▸ **EXCERPTED TEXT**
++++
America is a sacred trust. For everyday Colonial farmers and merchants to have been compelled to engage in a war of impossible odds against the military might of the Crown belies the desperate political environ that had grown up around them. These Colonists were stirred to action while at the same time drawn inexorably toward the destiny that would become self-government. Today, like every day since the Colonists declared war against Britain, we personally experience freedom to pursue our own happiness because of the courage and dedication to principle to which the Revolutionaries had committed themselves.

What are the principles that motivate Americans today? How might those who brought America into nationhood view our performance as keepers of the trust they handed to us?

America derives its blessings from her moral grounding, the fruits of human ingenuity, and from certain provisions of the government for the general public, namely a national defense and an infrastructure that benefits the masses. The role of government in the United States of America is not, and shall never be, the intentional redistribution of wealth from one individual to another. The position of most liberal and even some moderate politicians today would be viewed by our Colonial predecessors as heretical, a dereliction of duty, an extinguishing of the sacred trust that is the heart of America.

Today America is synonymous with Freedom. Freedom to try, freedom to fail, freedom to succeed. But not the freedom to demand money from others simply based on disparity. Consider this: In academia the student is given the opportunity to perform to the best of his or her ability and to be rewarded with an education and a GPA that will serve them for years to come. But since not all students are equally intellectually endowed and/or motivated to excel academically, should we instead redistribute the wealth of the overachievers to the underachievers, handing over points and grades from the first group to the latter? The successful students’ A grades become C’s, and the failing students’ become C’s. Hardly a worthy objective or means.

Certainly we have among our citizenry those who need extra help and attention. People with physical or mental disabilities may be limited in their ability to participate in capitalism. And that is why the human spirit is also dressed in compassion. We help those who truly need a hand.

But we should never think it courageous or honorable or even acceptable to demand from others their rightfully acquired possessions. If it is not right for me to approach my wealthier neighbor and demand money from him, it is no more right for the government to do so in our stead.

Thanks, but no thanks.

Monday, December 11, 2006

Truth or Veneer?

A brief conversation with a friend this past week got me to thinking about truth.

What concerns me is that we may largely be a people who do not seek truth so much as solutions.
++++
▸ **DATA UNDER STUDY**
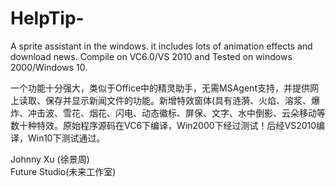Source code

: # HelpTip-
A sprite assistant in the windows.  it includes lots of animation effects and download news. Compile on VC6.0/VS 2010 and Tested on windows 2000/Windows 10.

一个功能十分强大，类似于Office中的精灵助手，无需MSAgent支持，并提供网上读取、保存并显示新闻文件的功能。新增特效窗体(具有涟漪、火焰、溶浆、爆炸、冲击波、雪花、烟花、闪电、动态徽标、屏保、文字、水中倒影、云朵移动等数十种特效。原始程序源码在VC6下编译，Win2000下经过测试！后经VS2010编译，Win10下测试通过。

Johnny Xu (徐景周)  
Future Studio(未来工作室)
++++
▸ **WORK INSTRUCTION 1**
Select every line of the listing that contains the string "新增特效窗体".
▸ **WORK INSTRUCTION 2**
Write the next part of the blog excerpt, starting right after its final sentence.
The blog excerpt and the listing are unrelated to each other.

▸ **OUTPUT 1**
一个功能十分强大，类似于Office中的精灵助手，无需MSAgent支持，并提供网上读取、保存并显示新闻文件的功能。新增特效窗体(具有涟漪、火焰、溶浆、爆炸、冲击波、雪花、烟花、闪电、动态徽标、屏保、文字、水中倒影、云朵移动等数十种特效。原始程序源码在VC6下编译，Win2000下经过测试！后经VS2010编译，Win10下测试通过。

▸ **OUTPUT 2**
The topic of conversation was Intelligent Design and Darwinism. The University of Kansas has been hosting a weekly or monthly forum that regularly invites icons of either school of thought: Intelligent Design (ID) or Neo-Darwinism. At one such meeting the renowned atheist Richard Dawkins was the guest icon for Neo-Darwinism and he was by all accounts quite eloquent and passionate in both his grievances against ID and support for Neo-Darwinism and atheism.

Because we have become a culture of veneer values, I suspect we are too easily smitten by such polished speech. President George W. Bush has revealed this penchant of ours in its negative form. I don't suppose there's a single late night comedian that doesn't denigrate Bush at least twice per show for his substandard delivery of the English language.

But to what extent are content and delivery related? Has our appetite for Oscar Award entertainment so deadened our minds that we cannot listen to and evaluate spoken ideas that are having a bad hair day? Do we really prefer the silver-tongued orator whose content and logic are flawed over plain (or even stammering) speech that is sincerely spoken?

Do we value polish and veneer, or truth?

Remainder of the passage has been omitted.